O coração todo escancarado de Paul McCartney

By Julian

Memory almost Full, memória quase cheia. O termo parece derivar do mundo tecnológico, dos computadores, mas é o título do novo disco de Paul McCartney, a cujo nome costuma preceder a designação ‘ex-beatle’.

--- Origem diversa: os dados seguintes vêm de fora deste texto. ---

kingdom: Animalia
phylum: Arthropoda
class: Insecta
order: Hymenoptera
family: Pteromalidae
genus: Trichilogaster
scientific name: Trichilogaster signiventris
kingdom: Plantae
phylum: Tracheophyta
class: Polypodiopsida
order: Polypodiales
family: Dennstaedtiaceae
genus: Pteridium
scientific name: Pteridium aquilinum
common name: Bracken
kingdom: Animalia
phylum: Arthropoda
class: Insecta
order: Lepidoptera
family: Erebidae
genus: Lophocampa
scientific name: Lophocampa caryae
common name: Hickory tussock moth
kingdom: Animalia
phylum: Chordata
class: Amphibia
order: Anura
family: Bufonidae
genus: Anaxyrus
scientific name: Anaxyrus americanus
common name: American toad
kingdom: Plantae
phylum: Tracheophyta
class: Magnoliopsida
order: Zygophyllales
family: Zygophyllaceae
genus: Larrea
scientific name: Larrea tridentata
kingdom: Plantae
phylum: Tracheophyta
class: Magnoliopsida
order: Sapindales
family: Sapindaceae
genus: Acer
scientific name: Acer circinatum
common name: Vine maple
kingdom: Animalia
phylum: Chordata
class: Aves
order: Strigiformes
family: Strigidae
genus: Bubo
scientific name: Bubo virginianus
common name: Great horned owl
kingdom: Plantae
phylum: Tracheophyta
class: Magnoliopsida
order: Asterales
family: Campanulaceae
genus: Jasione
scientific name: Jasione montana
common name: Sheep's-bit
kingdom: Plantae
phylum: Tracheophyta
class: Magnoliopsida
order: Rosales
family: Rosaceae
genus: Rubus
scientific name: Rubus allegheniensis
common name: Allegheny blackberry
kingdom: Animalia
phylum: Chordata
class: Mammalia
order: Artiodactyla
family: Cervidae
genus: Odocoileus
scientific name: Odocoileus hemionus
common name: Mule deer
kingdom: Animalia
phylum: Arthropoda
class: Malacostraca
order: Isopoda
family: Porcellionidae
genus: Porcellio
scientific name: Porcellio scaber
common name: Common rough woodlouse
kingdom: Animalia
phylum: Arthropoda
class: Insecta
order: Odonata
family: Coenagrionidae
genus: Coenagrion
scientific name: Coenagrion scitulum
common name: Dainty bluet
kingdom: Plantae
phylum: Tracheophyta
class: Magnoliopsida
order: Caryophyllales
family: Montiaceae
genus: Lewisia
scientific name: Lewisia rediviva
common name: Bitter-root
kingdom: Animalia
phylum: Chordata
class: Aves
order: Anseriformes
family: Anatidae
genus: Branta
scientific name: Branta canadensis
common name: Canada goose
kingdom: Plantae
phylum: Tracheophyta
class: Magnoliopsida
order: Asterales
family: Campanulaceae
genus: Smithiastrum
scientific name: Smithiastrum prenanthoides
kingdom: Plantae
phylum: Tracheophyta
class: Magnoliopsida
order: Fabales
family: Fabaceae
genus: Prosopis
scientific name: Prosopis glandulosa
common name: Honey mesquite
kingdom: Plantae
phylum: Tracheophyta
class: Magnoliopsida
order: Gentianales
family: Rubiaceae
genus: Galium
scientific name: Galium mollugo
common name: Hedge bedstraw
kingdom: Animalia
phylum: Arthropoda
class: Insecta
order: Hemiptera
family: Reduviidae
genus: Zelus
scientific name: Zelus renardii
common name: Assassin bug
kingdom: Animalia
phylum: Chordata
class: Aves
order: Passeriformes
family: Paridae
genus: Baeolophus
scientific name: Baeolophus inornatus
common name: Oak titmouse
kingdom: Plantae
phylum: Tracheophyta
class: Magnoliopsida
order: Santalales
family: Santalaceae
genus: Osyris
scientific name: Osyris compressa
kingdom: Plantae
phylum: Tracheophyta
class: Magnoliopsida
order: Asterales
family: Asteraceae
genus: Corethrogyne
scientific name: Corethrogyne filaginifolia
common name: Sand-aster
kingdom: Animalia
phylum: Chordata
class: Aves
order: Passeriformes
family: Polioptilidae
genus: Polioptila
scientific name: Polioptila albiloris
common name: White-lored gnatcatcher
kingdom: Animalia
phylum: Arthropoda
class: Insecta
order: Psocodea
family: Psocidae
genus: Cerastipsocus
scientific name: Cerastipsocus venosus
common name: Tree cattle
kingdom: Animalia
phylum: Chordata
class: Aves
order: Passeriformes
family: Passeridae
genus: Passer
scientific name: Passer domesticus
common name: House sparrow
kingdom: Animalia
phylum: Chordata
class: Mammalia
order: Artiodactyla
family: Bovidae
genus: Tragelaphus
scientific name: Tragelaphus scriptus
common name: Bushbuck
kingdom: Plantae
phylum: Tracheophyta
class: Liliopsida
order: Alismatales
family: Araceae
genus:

‘O título do disco veio depois que terminei tudo. Para mim, é quando isso normalmente acontece, à exceção de Sgt. Peppers’, ele explicou, em texto que acompanha o álbum. ‘Eu estava pensando sobre o que poderia definir a coisa inteira e Memory almost Full veio à mente. É uma frase que parece abarcar a vida moderna; na vida moderna, nossos cérebros às vezes parecem um tanto sobrecarregados. Quando eu comecei a especular sobre essa idéia com alguns amigos, eles todos acharam diferentes significados para isso, mas todos adoraram a idéia. Então, a repercussão ajudou a solidificar o título’, contou Paul.

O álbum só chega às lojas no dia 5 de junho (selo Hear Music, da rede de cafeterias Starbucks). Mas o Estado já ouviu o disco inteiro, com exclusividade. Antes de qualquer coisa, é bom dizer: esse disco, o 21º de estúdio de Paul, não é tão bom quanto o anterior, Chaos and Creation in the Backyard (2005), produzido por Nigel Godrich, darling de Radiohead e Beck. Desta vez, o produtor é David Kahne (Strokes, Sublime e Bruce Springsteen).

O fato de o disco não ser tão bom não o descredencia a uma boa audição: como é de hábito, Paul McCartney lega pelo menos umas duas ou três obras-primas por disco para a posteridade, sejam pérolas do pop mais ordinário ou sofisticadas subversões de composição.

No caso, entre as 13 canções do álbum, três delas parecem agigantar-se frente às demais: Gratitude, Vintage Clothes e The End of the End. Curiosamente, todas começam da sexta faixa em diante, o bloco que Paul define como ‘retrospectivo.’

Mas há grandes achados sonoros também no início do disco. Paul toca bandolim na abertura, Dance Tonight, delicadamente acústica, com as brincadeiras vocais que ele tanto aprecia. Assim como em Chaos and Creation ele definia Jenny Wren como ‘filha de Blackbird’, Macca continua se divertindo dando à luz filhotes das orquestrações dos Beatles, como Mr. Bellamy e See Your Sunshine.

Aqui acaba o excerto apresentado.